Goal of the exercise - Output every line of the items below as a JSON list of strings, one string per line, leaving out blank lines.

Data supplied -
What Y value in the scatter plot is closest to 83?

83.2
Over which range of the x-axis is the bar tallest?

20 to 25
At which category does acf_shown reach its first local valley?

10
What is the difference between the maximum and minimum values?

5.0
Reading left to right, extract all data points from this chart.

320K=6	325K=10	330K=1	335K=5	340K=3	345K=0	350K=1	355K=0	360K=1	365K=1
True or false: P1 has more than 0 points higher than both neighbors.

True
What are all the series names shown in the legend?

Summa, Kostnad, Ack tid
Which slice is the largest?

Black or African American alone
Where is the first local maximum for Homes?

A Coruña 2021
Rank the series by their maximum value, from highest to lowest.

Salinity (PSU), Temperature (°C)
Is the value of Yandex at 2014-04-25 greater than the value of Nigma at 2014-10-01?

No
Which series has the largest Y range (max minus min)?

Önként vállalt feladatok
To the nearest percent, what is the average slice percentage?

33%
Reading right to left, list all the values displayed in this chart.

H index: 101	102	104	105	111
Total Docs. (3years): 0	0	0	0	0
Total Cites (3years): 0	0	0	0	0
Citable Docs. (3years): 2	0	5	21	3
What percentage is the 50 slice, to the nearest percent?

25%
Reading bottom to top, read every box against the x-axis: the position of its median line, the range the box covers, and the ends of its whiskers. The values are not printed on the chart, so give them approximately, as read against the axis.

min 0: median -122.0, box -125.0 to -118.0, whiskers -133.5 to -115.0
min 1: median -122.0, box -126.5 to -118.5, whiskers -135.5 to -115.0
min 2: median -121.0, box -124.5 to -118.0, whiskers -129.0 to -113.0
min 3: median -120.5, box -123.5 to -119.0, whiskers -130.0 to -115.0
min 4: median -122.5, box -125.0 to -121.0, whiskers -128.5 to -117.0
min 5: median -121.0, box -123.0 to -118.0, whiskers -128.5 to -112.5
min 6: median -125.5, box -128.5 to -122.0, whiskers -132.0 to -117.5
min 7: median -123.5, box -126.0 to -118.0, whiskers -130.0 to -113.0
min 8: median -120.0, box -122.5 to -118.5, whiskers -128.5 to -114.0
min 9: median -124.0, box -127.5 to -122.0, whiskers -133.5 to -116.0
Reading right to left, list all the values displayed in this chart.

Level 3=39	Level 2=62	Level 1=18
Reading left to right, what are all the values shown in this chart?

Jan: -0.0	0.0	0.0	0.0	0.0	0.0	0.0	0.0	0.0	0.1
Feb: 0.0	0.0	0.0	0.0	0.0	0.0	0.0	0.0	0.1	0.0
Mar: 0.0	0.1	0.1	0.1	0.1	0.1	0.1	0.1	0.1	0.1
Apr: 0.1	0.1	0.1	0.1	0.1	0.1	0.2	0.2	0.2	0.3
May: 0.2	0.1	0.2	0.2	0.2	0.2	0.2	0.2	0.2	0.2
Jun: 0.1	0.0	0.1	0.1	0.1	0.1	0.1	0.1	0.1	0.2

Answer for this exercise -
[
  "What Y value in the scatter plot is closest to 83?",
  "83.2",
  "Over which range of the x-axis is the bar tallest?",
  "20 to 25",
  "At which category does acf_shown reach its first local valley?",
  "10",
  "What is the difference between the maximum and minimum values?",
  "5.0",
  "Reading left to right, extract all data points from this chart.",
  "320K=6\t325K=10\t330K=1\t335K=5\t340K=3\t345K=0\t350K=1\t355K=0\t360K=1\t365K=1",
  "True or false: P1 has more than 0 points higher than both neighbors.",
  "True",
  "What are all the series names shown in the legend?",
  "Summa, Kostnad, Ack tid",
  "Which slice is the largest?",
  "Black or African American alone",
  "Where is the first local maximum for Homes?",
  "A Coruña 2021",
  "Rank the series by their maximum value, from highest to lowest.",
  "Salinity (PSU), Temperature (°C)",
  "Is the value of Yandex at 2014-04-25 greater than the value of Nigma at 2014-10-01?",
  "No",
  "Which series has the largest Y range (max minus min)?",
  "Önként vállalt feladatok",
  "To the nearest percent, what is the average slice percentage?",
  "33%",
  "Reading right to left, list all the values displayed in this chart.",
  "H index: 101\t102\t104\t105\t111",
  "Total Docs. (3years): 0\t0\t0\t0\t0",
  "Total Cites (3years): 0\t0\t0\t0\t0",
  "Citable Docs. (3years): 2\t0\t5\t21\t3",
  "What percentage is the 50 slice, to the nearest percent?",
  "25%",
  "Reading bottom to top, read every box against the x-axis: the position of its median line, the range the box covers, and the ends of its whiskers. The values are not printed on the chart, so give them approximately, as read against the axis.",
  "min 0: median -122.0, box -125.0 to -118.0, whiskers -133.5 to -115.0",
  "min 1: median -122.0, box -126.5 to -118.5, whiskers -135.5 to -115.0",
  "min 2: median -121.0, box -124.5 to -118.0, whiskers -129.0 to -113.0",
  "min 3: median -120.5, box -123.5 to -119.0, whiskers -130.0 to -115.0",
  "min 4: median -122.5, box -125.0 to -121.0, whiskers -128.5 to -117.0",
  "min 5: median -121.0, box -123.0 to -118.0, whiskers -128.5 to -112.5",
  "min 6: median -125.5, box -128.5 to -122.0, whiskers -132.0 to -117.5",
  "min 7: median -123.5, box -126.0 to -118.0, whiskers -130.0 to -113.0",
  "min 8: median -120.0, box -122.5 to -118.5, whiskers -128.5 to -114.0",
  "min 9: median -124.0, box -127.5 to -122.0, whiskers -133.5 to -116.0",
  "Reading right to left, list all the values displayed in this chart.",
  "Level 3=39\tLevel 2=62\tLevel 1=18",
  "Reading left to right, what are all the values shown in this chart?",
  "Jan: -0.0\t0.0\t0.0\t0.0\t0.0\t0.0\t0.0\t0.0\t0.0\t0.1",
  "Feb: 0.0\t0.0\t0.0\t0.0\t0.0\t0.0\t0.0\t0.0\t0.1\t0.0",
  "Mar: 0.0\t0.1\t0.1\t0.1\t0.1\t0.1\t0.1\t0.1\t0.1\t0.1",
  "Apr: 0.1\t0.1\t0.1\t0.1\t0.1\t0.1\t0.2\t0.2\t0.2\t0.3",
  "May: 0.2\t0.1\t0.2\t0.2\t0.2\t0.2\t0.2\t0.2\t0.2\t0.2",
  "Jun: 0.1\t0.0\t0.1\t0.1\t0.1\t0.1\t0.1\t0.1\t0.1\t0.2"
]